What is molluscum contagiosum?

Molluscum contagiosum is an infection caused by a virus that results in benign lesions all over the body. The lesions are commonly referred to as mollusca.

Which areas of the body are most affected by molluscum contagiosum?

Mollusca may occur anywhere on the body, alone or in groups. The lesions are rarely found on the palms of the hands or the soles of the feet. Molluscum contagiousum most frequently appears on the following areas:

  • Face
  • Neck
  • Arms
  • Legs
  • Abdomen
  • Genital area

What are the most common symptoms of molluscum contagiosum? What does molluscum contagiosum look like?

  • Small, raised white and pink lesions with a dimple or pit in the center
  • Itchy, sore, red, swollen bumps
  • Pearly growths that look like they are filled with liquid
  • Smooth and firm bumps
  • Range in size from a pinhead to a pencil eraser

How is molluscum contagiosum spread?

Molluscum contagiosum is a highly contagious virus, spread by human contact as well as object to person contact. Everyday objects such as furniture, linens, clothing, towels, bathing sponges, pool equipment, and toys are common contact sources. It’s common for children to contract the virus in school. In adults, molluscum contagiosum is frequently acquired at the gym or through sexual contact.

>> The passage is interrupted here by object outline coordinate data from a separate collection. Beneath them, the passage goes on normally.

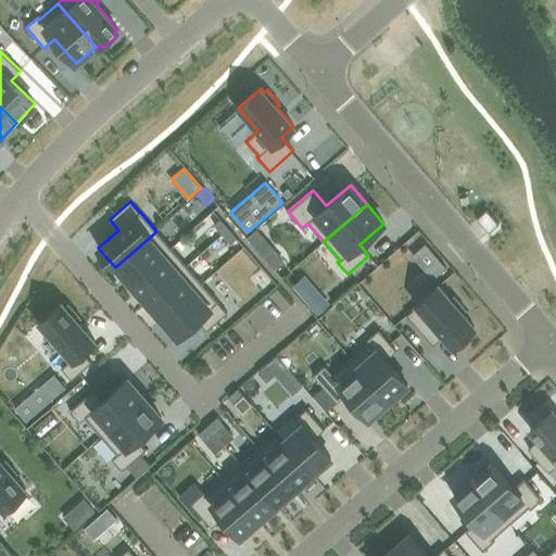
[(498,224),(487,210),(477,218),(489,232),(498,224)]
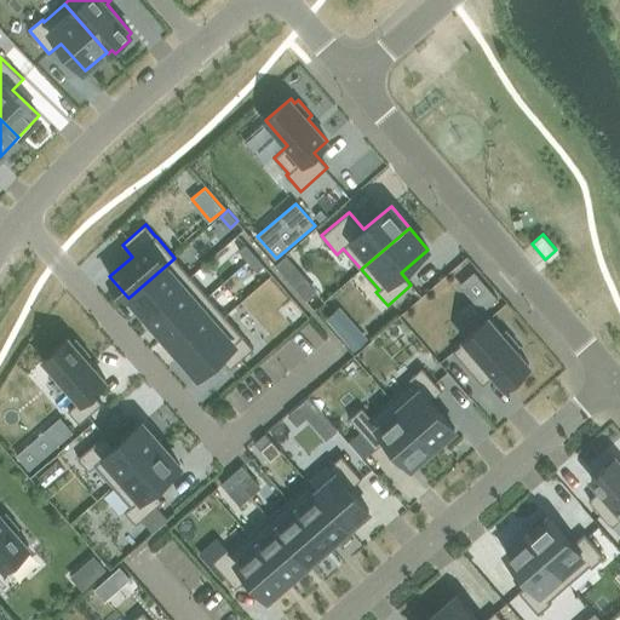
[(246,245),(239,251),(248,262),(256,256),(246,245)]
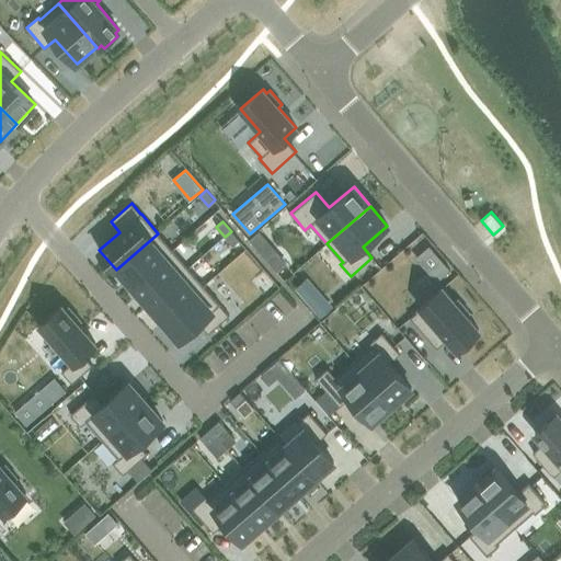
[(231,231),(225,237),(232,247),(239,240),(231,231)]
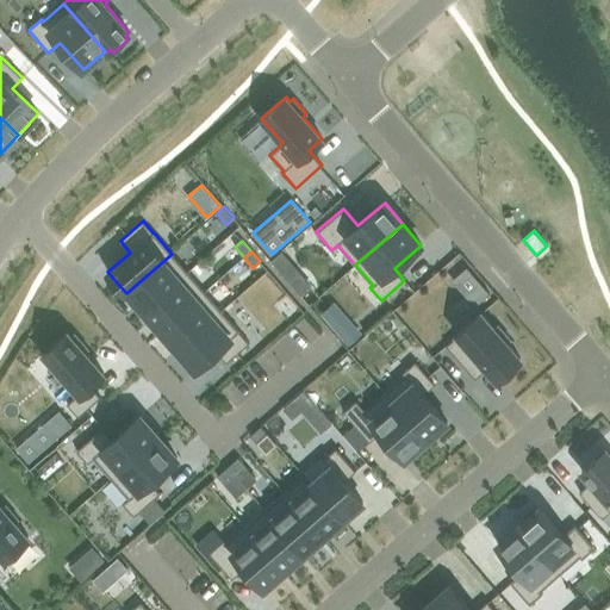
[(172,254),(128,292),(144,312),(190,273),(172,254)]
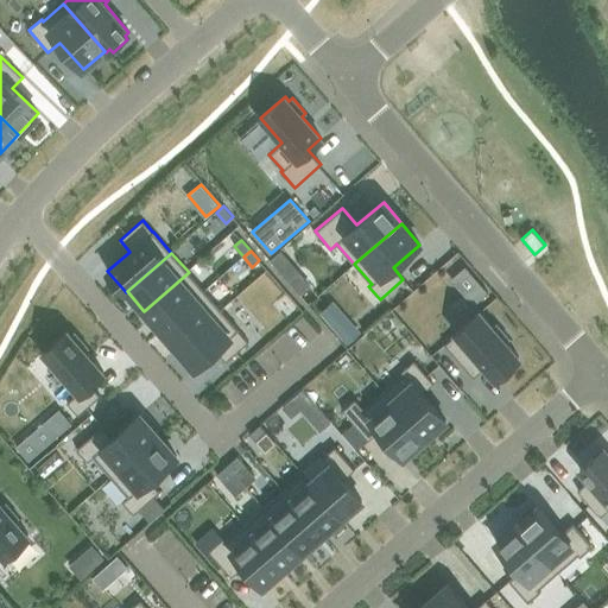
[(282,253),(271,261),(299,293),(309,284),(282,253)]
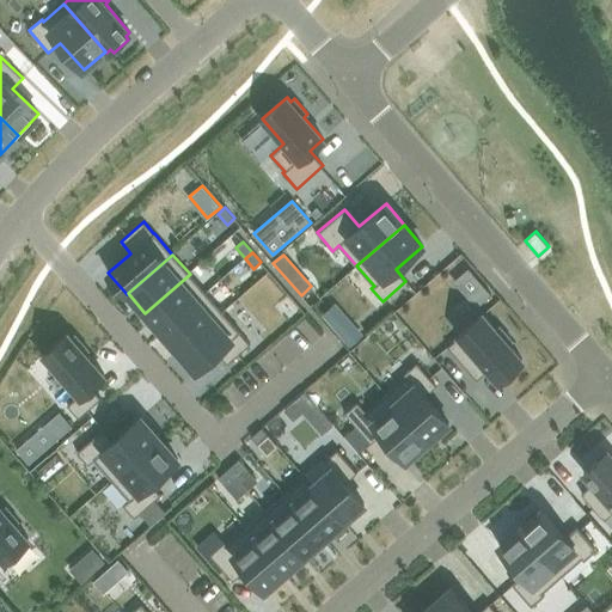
[(469,269),(454,282),(476,307),(491,294),(469,269)]
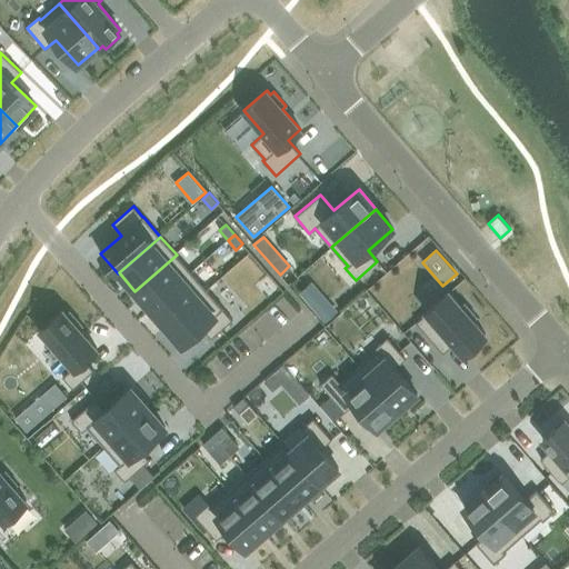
[(177,255),(135,291),(151,309),(192,273),(177,255)]
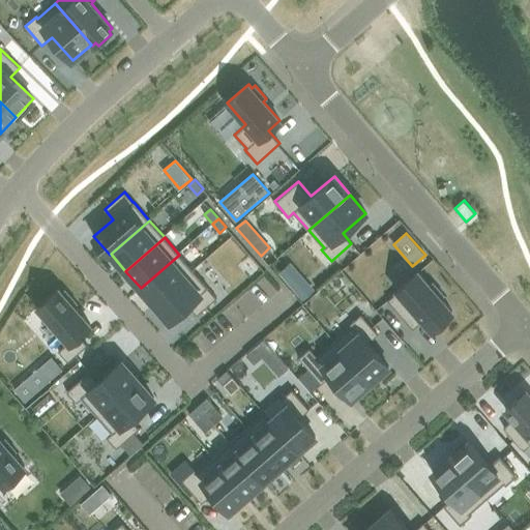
[(179,255),(141,288),(155,305),(195,271),(179,255)]
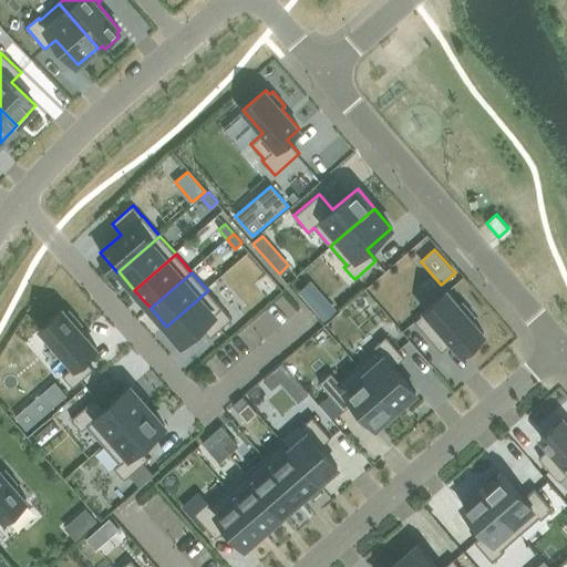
[(208,290),(166,327),(182,343),(202,327),(210,338),(232,319),(223,308),(208,290)]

I’m itchy! Can I scratch my rash?

Never scratch your rash, no matter how itchy it becomes. If you break open the lesions by scratching, you run the risk of contracting a painful bacterial infection within your rash. It’s especially important not to scratch your mollusca, because you may release fluid and unintentionally spread the virus to other parts of your body. It’s also important to remember that when you scratch, you are likely to shed tiny flakes of skin onto surrounding objects, making it more likely that you will spread molluscum contagiosum to others.

What types of treatment are available for molluscum contagiosum?

Physical Removal

Your doctor may recommend freezing the lesions with liquid nitrogen or removing them with a curette. Laser therapy may also be recommended in more severe cases. These treatment methods are the fastest and most effective way to eliminate mollusca, though the process can be slightly painful. Local anesthesia is often used, and your doctor may recommend a mild pain medication while you are healing.

Oral Medication

Gradual elimination of molluscum contagiosum may be achieved through oral medication, such as cimetidine. This treatment is effective, but it takes longer to see results. While oral medication is safe, painless, and well tolerated, it is not as effective on facial mollusca. Oral medication is most commonly recommended for children, because it is an easier treatment method compared to physical lesion removal.

Topical Treatment

A variety of prescription topical creams and ointments are available for the treatment of molluscum contagiosum. Topical treatments effectively reduce the symptoms of molluscum contagiosum, but they are not fully effectively at killing the virus that causes molluscum contagiosum.

How long do molluscum contagiosum flare ups last?

Molluscum contagiosum typically resolves without scarring on its own anywhere from six months to a year. In severe instances, it can take years to disappear.